Is there any way to release a named semaphore automatically when the program crashed or killed in Li-CodePudding

When a program gets killed or crashed, no cleanup function can be called. Is there any way to release the named semaphore in this situation in Linux? Seems like POSIX semaphore doesn't solve this problem.

CodePudding user response：

A possible solution is to create a file lock or socket for each process. Check these filelocks or sockets to check if any other consumer has been down, then recycle their semaphore. It works fine, but I'm curious about the performance.

CodePudding user response：

Unlike mutexes and rwlocks, named semaphores do not need to be "cleaned up" by the same process, so we can use a dedicated child process to monitor the parent process, and clean up the semaphore when necessary, even if the parent process dies unexpectedly.

For general background, see man 7 sem_overview, especially section Named semaphores.

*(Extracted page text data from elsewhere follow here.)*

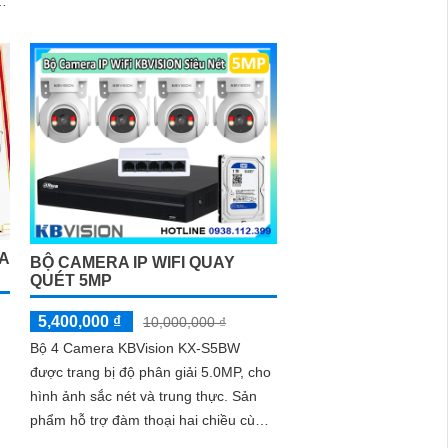
camera này có một số điểm nổi bật về
công nghệ AI thông minh đáng chú ý
t
A
BỘ CAMERA IP WIFI QUAY
QUÉT 5MP
5,400,000 ₫
10,000,000 ₫
Bộ 4 Camera KBVision KX-S5BW
được trang bị độ phân giải 5.0MP, cho
hình ảnh sắc nét và trung thực. Sản
phẩm hỗ trợ đàm thoại hai chiều cùng
khả năng phát hiện chuyển động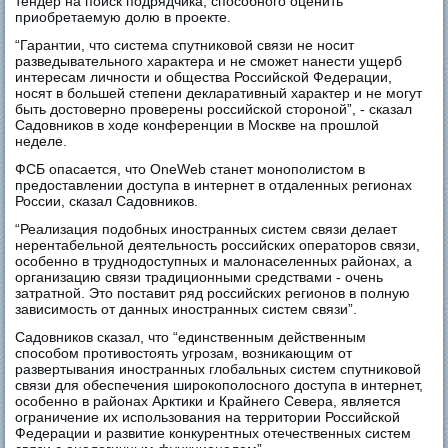
тендер на поиск подрядчика, способного оценить
приобретаемую долю в проекте.
“Гарантии, что система спутниковой связи не носит
разведывательного характера и не сможет нанести ущерб
интересам личности и общества Российской Федерации,
носят в большей степени декларативный характер и не могут
быть достоверно проверены российской стороной”, - сказал
Садовников в ходе конференции в Москве на прошлой
неделе.
ФСБ опасается, что OneWeb станет монополистом в
предоставлении доступа в интернет в отдаленных регионах
России, сказал Садовников.
“Реализация подобных иностранных систем связи делает
нерентабельной деятельность российских операторов связи,
особенно в труднодоступных и малонаселенных районах, а
организацию связи традиционными средствами - очень
затратной. Это поставит ряд российских регионов в полную
зависимость от данных иностранных систем связи”.
Садовников сказал, что “единственным действенным
способом противостоять угрозам, возникающим от
развертывания иностранных глобальных систем спутниковой
связи для обеспечения широкополосного доступа в интернет,
особенно в районах Арктики и Крайнего Севера, является
ограничение их использования на территории Российской
Федерации и развитие конкурентных отечественных систем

Essentially, immediately after creating or opening the named semaphore, the process will create a pipe (see pipe()) and fork() a child process. The child process will reset signal handlers if necessary, redirect standard output and error to /dev/null, the read end of the pipe to standard input, and close all other file descriptors. It will then do a blocking read() from the standard input. If it returns 0, indicating end of input, the child process will clean up the semaphore and exit. If the child process reads even a single byte from the standard input, it will simply immediately exit. (If an error occurs, the correct action depends on your needs; but options range from ignoring to signaling the parent using one of the POSIX realtime signals to exiting with or without named semaphore cleanup.)

The parent process will close the read end of the pipe, but keep the write end handy. If the parent process crashes or dies unexpectedly, the kernel closes the write end, which causes the child end to detect the end-of-input condition, and do the named semaphore cleanup. If the parent process no longer needs the child, it can simply write() a single byte to the pipe, which causes the child process to exit, and reap the child process using waitpid().

In the case where the parent process dies and the child process does the cleanup and then exits, it will become a zombie for a short time (because its parent no longer exists to reap it), but that is okay: the init process (PID 1) will reap the process very quickly. (It is designed to do this, it is completely normal.)

In general, you want to open/create the named semaphore and fork the guardian child process as early as possible in your program, so that the child process can be as simple as possible. For example, if you create sockets, or have open files, while forking the child, the child process will inherit copies of the descriptions. Because the child process does not exec a separate binary, just runs a dedicated function, even O_CLOEXEC/FD_CLOEXEC file descriptor flags will not help here.